# [Exercise input]
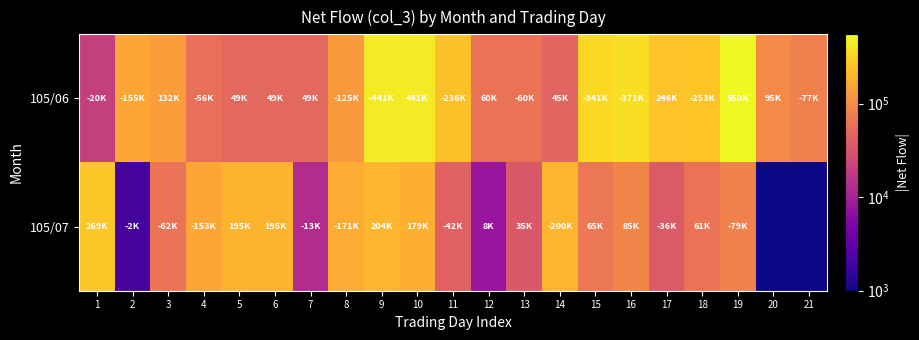

Which series changed the most between 5 and 16?

105/06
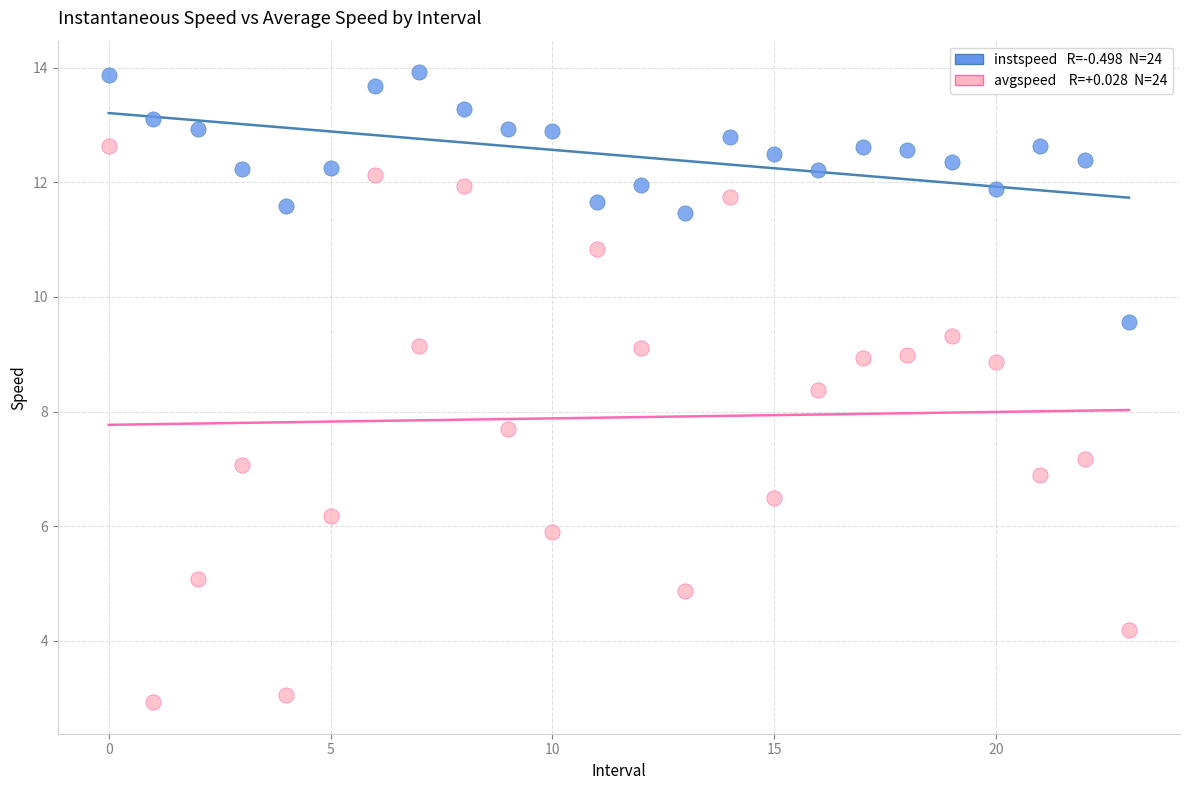

Across all data points, what is the range of Y values (max minus min)?

11.0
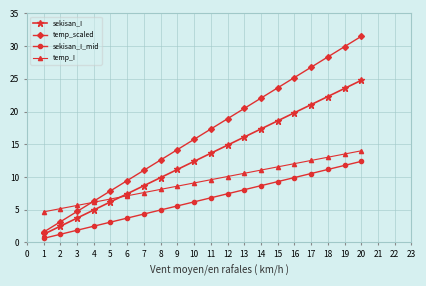

How many distinct data groups are displayed?

4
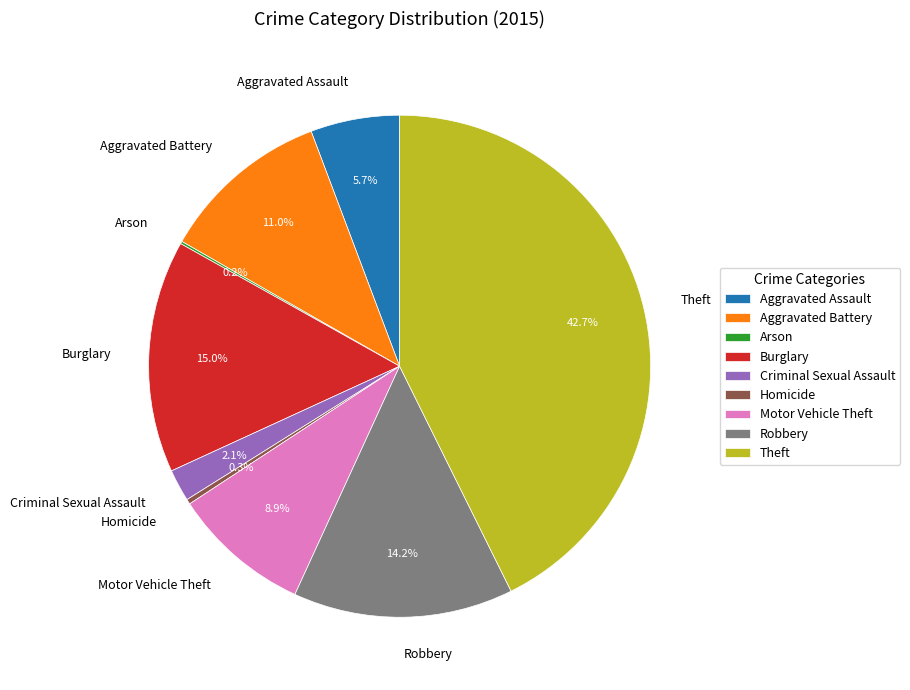

Which category has the biggest portion of the pie?

Theft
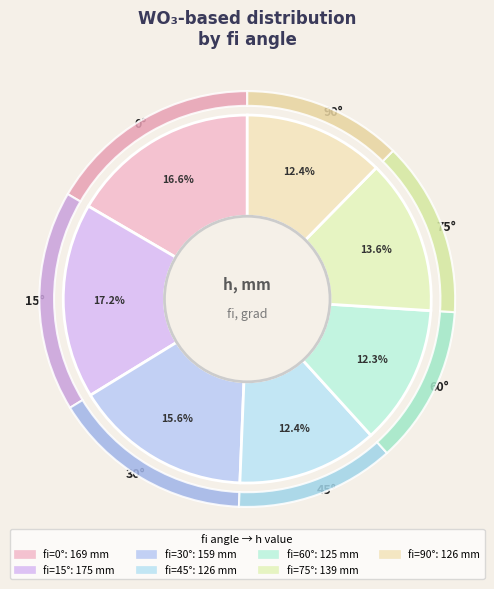

Rank the categories by value from highest to lowest.

15, 0, 30, 75, 45, 90, 60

# [What is being asked]
Write out the lines above word for word, leaving out the pictures.

# [Result below]
Which series changed the most between 5 and 16?

105/06

Across all data points, what is the range of Y values (max minus min)?

11.0

How many distinct data groups are displayed?

4

Which category has the biggest portion of the pie?

Theft

Rank the categories by value from highest to lowest.

15, 0, 30, 75, 45, 90, 60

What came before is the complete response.